** Start of Source passage **

Be prepared. That is the mantra, as well as the operations challenge, at Chop't Creative Salad Co. in New York City, a pioneer among the numerous fast-casual salad concepts that are cropping up across the United States. Since it opened its first location in 2001, Chop't has been striving to meet demand at lunch, its key day part, when the line often snakes out the door. The average check is $10 and daily orders can reach 1,000 at a single store.

The company, with three units in Manhattan, is on a growth spurt, which has added heat to the need for ease of operation. Next month it is opening the first of three locations in Washington, D.C., and there are plans for a fourth in Manhattan by next year.

Chop't makes every salad to order from a choice of 60 ingredients that are prepared in-house, including roast turkey. There are five types of lettuce and 28 dressings made once, and sometimes twice, a day. Customers create their own salad, or order suggested combinations like Grilled Asian.

** End of Source passage **

- [To-do list]
a – In the Chop't passage, how many ingredients can customers choose from for their salads?
b – Write the next few sentences of the Chop't salad passage, picking up after its final sentence.

** Start of Dataset records **

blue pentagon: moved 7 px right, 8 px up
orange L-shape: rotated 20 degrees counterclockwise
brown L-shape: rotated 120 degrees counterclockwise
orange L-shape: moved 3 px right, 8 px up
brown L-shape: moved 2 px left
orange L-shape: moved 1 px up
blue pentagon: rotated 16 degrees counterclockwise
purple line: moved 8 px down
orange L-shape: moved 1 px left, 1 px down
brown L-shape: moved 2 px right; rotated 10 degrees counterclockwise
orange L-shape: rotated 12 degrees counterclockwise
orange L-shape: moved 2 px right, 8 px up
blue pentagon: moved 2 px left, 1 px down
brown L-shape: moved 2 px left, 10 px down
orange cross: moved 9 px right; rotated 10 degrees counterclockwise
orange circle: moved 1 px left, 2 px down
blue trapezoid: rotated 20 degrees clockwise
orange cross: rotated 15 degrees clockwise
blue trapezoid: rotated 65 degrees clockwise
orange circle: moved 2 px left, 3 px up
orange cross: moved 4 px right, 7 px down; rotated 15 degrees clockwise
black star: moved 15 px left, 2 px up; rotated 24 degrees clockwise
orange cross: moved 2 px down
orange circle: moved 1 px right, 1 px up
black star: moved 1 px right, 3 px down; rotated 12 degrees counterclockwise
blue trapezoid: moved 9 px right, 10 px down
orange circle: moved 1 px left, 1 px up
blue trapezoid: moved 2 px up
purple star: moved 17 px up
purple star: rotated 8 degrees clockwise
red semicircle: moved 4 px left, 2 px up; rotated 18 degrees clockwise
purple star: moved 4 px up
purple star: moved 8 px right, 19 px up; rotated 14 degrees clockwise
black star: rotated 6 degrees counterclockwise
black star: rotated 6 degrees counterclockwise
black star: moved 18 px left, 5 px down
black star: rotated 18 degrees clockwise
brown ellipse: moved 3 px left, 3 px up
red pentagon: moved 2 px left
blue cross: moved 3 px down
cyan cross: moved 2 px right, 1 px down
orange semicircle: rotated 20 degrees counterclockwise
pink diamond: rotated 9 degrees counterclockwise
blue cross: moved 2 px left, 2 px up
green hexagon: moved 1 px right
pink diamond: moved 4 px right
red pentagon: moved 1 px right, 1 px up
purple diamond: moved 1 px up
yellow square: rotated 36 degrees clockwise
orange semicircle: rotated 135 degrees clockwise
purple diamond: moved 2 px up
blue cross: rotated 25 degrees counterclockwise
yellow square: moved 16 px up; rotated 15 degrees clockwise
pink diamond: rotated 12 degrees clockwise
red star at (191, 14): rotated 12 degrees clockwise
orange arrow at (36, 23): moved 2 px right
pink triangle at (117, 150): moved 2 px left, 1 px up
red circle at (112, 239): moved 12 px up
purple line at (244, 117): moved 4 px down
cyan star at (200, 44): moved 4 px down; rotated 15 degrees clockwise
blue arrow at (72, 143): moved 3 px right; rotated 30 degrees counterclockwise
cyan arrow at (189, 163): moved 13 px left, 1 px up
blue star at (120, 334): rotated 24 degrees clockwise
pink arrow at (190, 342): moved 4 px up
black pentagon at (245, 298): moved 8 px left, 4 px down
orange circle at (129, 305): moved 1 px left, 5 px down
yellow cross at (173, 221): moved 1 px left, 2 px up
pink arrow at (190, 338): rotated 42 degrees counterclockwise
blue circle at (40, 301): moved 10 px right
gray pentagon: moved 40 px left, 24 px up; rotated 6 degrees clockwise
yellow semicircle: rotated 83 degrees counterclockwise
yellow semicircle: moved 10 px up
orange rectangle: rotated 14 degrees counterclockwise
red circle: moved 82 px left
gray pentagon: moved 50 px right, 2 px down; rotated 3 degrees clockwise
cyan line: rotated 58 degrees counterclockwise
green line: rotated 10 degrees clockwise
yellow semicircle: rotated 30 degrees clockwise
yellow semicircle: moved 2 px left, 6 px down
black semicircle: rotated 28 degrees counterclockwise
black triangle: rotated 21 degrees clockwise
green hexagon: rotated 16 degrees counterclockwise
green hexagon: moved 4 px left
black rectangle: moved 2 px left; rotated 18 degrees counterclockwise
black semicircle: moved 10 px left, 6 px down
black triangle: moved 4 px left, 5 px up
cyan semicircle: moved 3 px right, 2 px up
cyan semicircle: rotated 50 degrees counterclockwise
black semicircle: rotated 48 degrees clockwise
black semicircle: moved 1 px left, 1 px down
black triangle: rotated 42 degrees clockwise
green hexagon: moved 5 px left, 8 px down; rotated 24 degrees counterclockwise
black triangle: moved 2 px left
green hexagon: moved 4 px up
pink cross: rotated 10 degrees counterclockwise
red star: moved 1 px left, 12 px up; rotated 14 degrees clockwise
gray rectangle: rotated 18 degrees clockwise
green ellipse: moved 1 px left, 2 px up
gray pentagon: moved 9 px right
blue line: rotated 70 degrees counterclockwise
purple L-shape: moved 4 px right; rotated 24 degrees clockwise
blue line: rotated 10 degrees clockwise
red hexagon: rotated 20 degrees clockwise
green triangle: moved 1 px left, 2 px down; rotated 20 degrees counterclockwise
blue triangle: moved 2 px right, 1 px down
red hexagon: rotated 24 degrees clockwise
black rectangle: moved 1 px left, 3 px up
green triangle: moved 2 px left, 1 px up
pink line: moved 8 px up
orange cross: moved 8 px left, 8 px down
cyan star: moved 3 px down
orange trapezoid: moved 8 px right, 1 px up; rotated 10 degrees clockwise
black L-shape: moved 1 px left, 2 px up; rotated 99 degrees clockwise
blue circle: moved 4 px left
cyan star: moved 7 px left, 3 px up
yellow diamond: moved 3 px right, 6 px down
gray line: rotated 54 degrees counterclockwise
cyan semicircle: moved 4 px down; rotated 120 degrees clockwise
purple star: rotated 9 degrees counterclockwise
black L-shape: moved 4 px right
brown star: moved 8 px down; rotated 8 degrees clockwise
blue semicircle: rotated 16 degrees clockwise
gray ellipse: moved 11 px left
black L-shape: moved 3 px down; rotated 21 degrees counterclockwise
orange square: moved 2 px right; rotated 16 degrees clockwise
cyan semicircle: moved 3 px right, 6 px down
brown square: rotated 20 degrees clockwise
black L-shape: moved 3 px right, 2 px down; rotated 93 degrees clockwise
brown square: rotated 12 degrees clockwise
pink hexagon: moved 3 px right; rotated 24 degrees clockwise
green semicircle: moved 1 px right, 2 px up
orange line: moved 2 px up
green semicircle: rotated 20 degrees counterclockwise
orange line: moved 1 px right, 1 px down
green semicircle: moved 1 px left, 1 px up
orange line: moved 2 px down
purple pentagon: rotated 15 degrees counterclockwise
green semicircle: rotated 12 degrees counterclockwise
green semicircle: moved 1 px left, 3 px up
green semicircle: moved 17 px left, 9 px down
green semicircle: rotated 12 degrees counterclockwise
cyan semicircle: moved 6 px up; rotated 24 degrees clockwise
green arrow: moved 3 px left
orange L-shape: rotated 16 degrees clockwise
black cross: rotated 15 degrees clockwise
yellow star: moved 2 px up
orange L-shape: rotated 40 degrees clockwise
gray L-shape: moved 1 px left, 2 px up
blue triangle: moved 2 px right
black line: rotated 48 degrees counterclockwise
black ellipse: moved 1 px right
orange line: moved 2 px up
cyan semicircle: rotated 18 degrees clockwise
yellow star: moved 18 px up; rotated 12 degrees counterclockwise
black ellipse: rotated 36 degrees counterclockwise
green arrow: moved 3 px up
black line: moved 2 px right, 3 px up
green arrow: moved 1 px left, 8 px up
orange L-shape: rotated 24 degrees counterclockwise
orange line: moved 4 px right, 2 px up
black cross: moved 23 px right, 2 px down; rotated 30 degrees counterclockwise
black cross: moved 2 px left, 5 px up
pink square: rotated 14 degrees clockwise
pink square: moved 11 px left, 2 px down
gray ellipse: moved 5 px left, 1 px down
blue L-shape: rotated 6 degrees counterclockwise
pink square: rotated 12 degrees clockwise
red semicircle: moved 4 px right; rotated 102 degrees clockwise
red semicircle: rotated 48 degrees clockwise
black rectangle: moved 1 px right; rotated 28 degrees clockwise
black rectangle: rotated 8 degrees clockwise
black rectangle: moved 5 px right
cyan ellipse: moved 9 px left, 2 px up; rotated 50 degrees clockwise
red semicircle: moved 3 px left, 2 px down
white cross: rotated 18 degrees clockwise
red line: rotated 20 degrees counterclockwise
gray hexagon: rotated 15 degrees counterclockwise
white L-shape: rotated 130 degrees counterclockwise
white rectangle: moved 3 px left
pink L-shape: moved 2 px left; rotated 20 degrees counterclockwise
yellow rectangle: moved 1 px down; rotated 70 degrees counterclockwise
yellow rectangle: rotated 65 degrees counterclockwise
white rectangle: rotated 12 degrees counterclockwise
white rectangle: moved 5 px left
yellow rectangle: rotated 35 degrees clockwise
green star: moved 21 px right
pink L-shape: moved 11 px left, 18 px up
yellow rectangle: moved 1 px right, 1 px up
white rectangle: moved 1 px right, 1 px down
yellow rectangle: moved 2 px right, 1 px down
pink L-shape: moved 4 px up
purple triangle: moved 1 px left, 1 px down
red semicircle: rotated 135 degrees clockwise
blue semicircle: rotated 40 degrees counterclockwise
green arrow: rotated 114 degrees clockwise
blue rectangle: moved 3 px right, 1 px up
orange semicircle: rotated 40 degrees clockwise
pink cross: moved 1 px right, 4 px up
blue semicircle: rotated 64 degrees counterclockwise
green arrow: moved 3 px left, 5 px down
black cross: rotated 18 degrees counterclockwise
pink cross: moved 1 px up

** End of Dataset records **

- [Outputs for the tasks]
a – 60 ingredients, all prepared in-house.

b –
The trick is to have all food ready, with plenty of replacements in easy reach, and a staff trained to work in unison, said co-founder Tony Shure. Chop't, a privately-held company, has 100 employees. Shure declined to discuss revenues, but said there were double-digit increases last year.

Getting a smooth flow has taken Shure and co-founder Colin McCabe, who started Chop't soon after college, several years. In late 2004, the native New Yorkers and former high school buddies (and roommates at the University of Wisconsin at Madison), hired their first operations executive, Michael LaPlaca, a veteran of the Cosi chain. "He took us from a mom-and-pop to a real restaurant company," Shure said.

In its newest location, in a busy office district, there is a serpentine queue that accommodates up to 30 people. It takes about eight minutes for the last customer to complete their transaction, McGrath said.

The manager points customers to one of three stations. The food is arrayed in small stainless steel pans inset in a custom-designed refrigerated case. Behind is a wall of lettuce in large tubs, creating a lush green background.

Three employees man each station - an assembler and two choppers. Two more replenish the greens. Another is dedicated to managing utensils, including chopping mats, which are replaced for each salad.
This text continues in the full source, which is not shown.